**Parts of the exercise**.
1. Reproduce everything in the passage on the law-license suspension from "I have a long" down to "the camel’s back.", substituting "gadfly" for "thorn".
2. Carry on the passage about the law-license suspension from the point where it stops.

**Excerpt to read**.
The author of the article, Arinde, compounds the problem by making this assertion: Maddox has maintained for the best part of twenty years that he was punished for simply refusing to break attorney-client privilege regarding a Rev. Al Sharpton case. Maddox does not feel that he needs to apply for the license, maintaining that he was subject to judicial persecution.         

I was summarily suspended from the practice of law on May 21, 1990 two weeks after I had to appear in a Star Chamber proceeding and amid my pro bono representation of Rev. Sharpton in a 67-count indictment. I was asked to turn over the Tawana Brawley file and to give testimony against Sharpton and Brawley.         

This information would be handed over to the New York State Attorney General, Robert Abrams, who was actually prosecuting Sharpton in Manhattan Supreme Court before Justice Joan Carey and a jury.  New York believes in winning by any means necessary.     

By May 1990, many court observers had concluded that I had beaten back Abram’s case and that without some new scuttlebutt in the case, Sharpton would be going home. This would be a major defeat for New York. No one indicts a Black defendant for the fun of it.         

I have a long history of judicial activism in New York. Long before I had ever met Sharpton or Tawana, I had been a thorn in the state’s legal system. The cases of Tawana Brawley, Sharpton and the Central Park jogger case were the last straws that broke the camel’s back.       

When New York initiated a criminal prosecution against me in 1984, I had never met Brawley, Sharpton nor Michael Briscoe, the Central Park jogger defendant. This criminal prosecution followed several disciplinary investigations and a federal grand jury investigation initiated by U.S. Attorney Rudolph Giuliani.         

Arinde’s article is misleading. I filed a petition for reinstatement to practice law in July 2003. Spitzer entered the legal fray to stop me from forever practicing law in New York. He made an undecided motion under Rule 12 of the FRCP in Brooklyn Federal Court to dismiss the civil rights lawsuit.      

Unlike with a wrongfully-convicted defendant who may claim newly-discovered evidence or prosecutorial misconduct to secure a hearing on whether to vacate a judgment of conviction, an attorney has to admit guilt before he or she can gain reinstatement to practice law.       

If a wrongfully-evicted tenant were on the same footing as an attorney, a tenant would be out of luck. Every day, tenants file orders to show cause to vacate judgments. The typical claim is lack of personal jurisdiction. Attorneys are unable to allege any defense to a flawed disciplinary order.

**Information**.
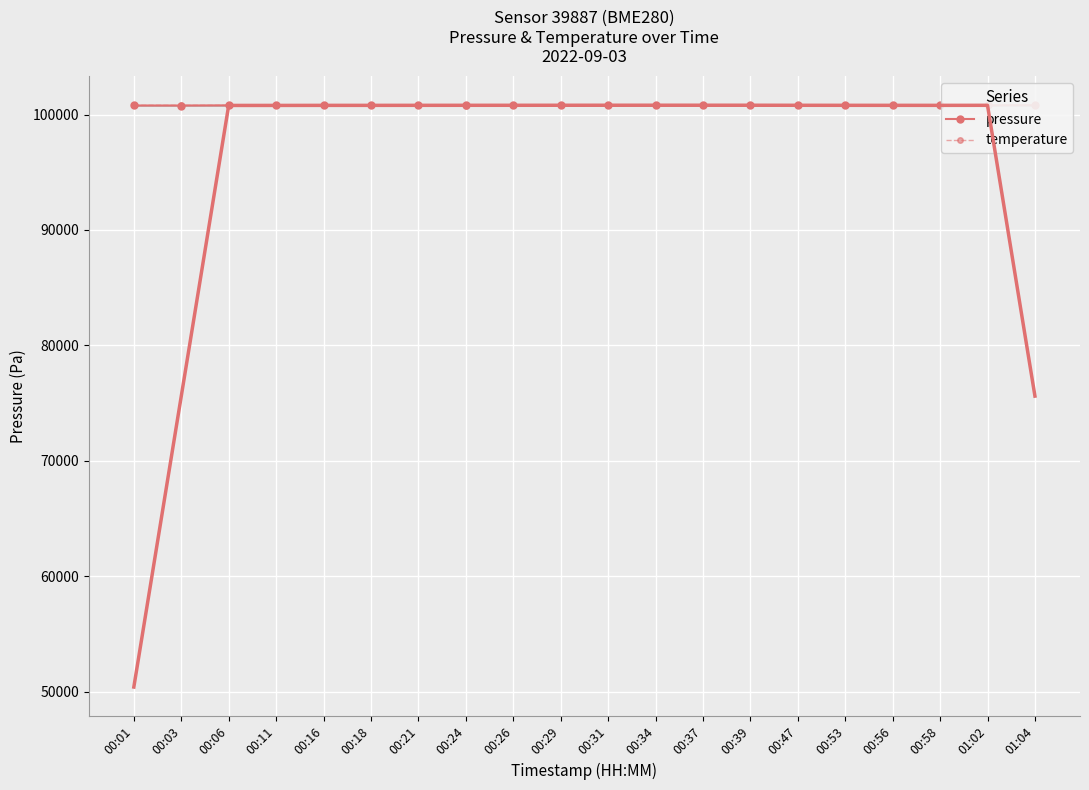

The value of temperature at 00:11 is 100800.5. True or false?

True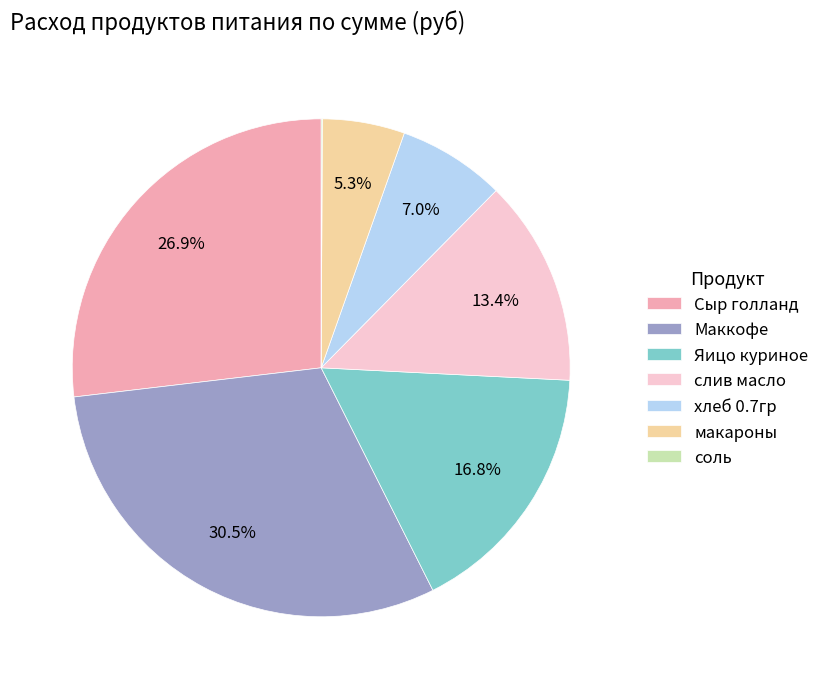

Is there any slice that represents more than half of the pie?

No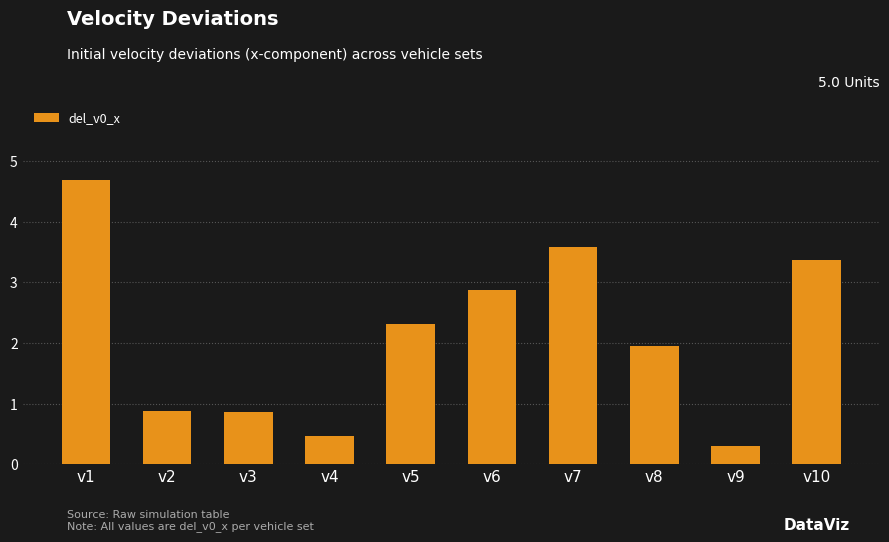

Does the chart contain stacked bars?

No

**Task results**.
1.
I have a long history of judicial activism in New York. Long before I had ever met Sharpton or Tawana, I had been a gadfly in the state’s legal system. The cases of Tawana Brawley, Sharpton and the Central Park jogger case were the last straws that broke the camel’s back.

2.
Attorneys are treated like inmates seeking parole. These inmates must admit guilt. This allows the parole board to put the inmate under surveillance after he or she returns to the civilian population and it confirms the legal rule that a king can do no wrong.

Similarly, a parolee enjoys no Fourth Amendment rights and may be returned to prison on a rumor. See, for example, the case of Darryl Littlejohn. This legal arrangement is akin to the convict-lease system which existed under the Black Codes.

There is a reason for putting a previously-disciplined attorney on a short leash especially an attorney with a political agenda. This attorney, unlike an attorney who is a kleptomaniac, is a threat to national security. The latest example is Lynne Stewart. See also the continued suspension of attorney Chokwe Lumumba.     

An attorney has the same powers as a legislative committee: that is, the subpoena power. This is an awesome power and it gives the attorney access to information that would expose state-sponsored corruption and misconduct. In fact, some legislative commissions have no subpoena powers. An attorney is never given a green light, however, to freely exercise this right.     

My petition for reinstatement to practice law was denied by the Appellate Division, Second Judicial Department on November 25, 2003. I refused to admit guilt. This petition is referenced in and is a basis for Maddox v. Prudenti et. al, Civ. Action No. 5444 (U.S.D.C., E.D.N.Y., 2004).       

Instead, I demanded a hearing on a claim of prosecutorial misconduct of Robert Abrams and newly-discovered evidence. The Grievance Committee for the Second and Eleventh Judicial Districts successfully argued that my petition for reinstatement failed to comply with 22 NYCRR §691.11. I had no right to question Abrams and I had refused to offer an apology on my knees or otherwise.     

The Appellate Division, Second Judicial Department denied the petition in November 2003 because I refused to follow the protocol and get down on my knees. My petition was not for parole. It was for justice. My defenses of Brawley and Sharpton were not wrong.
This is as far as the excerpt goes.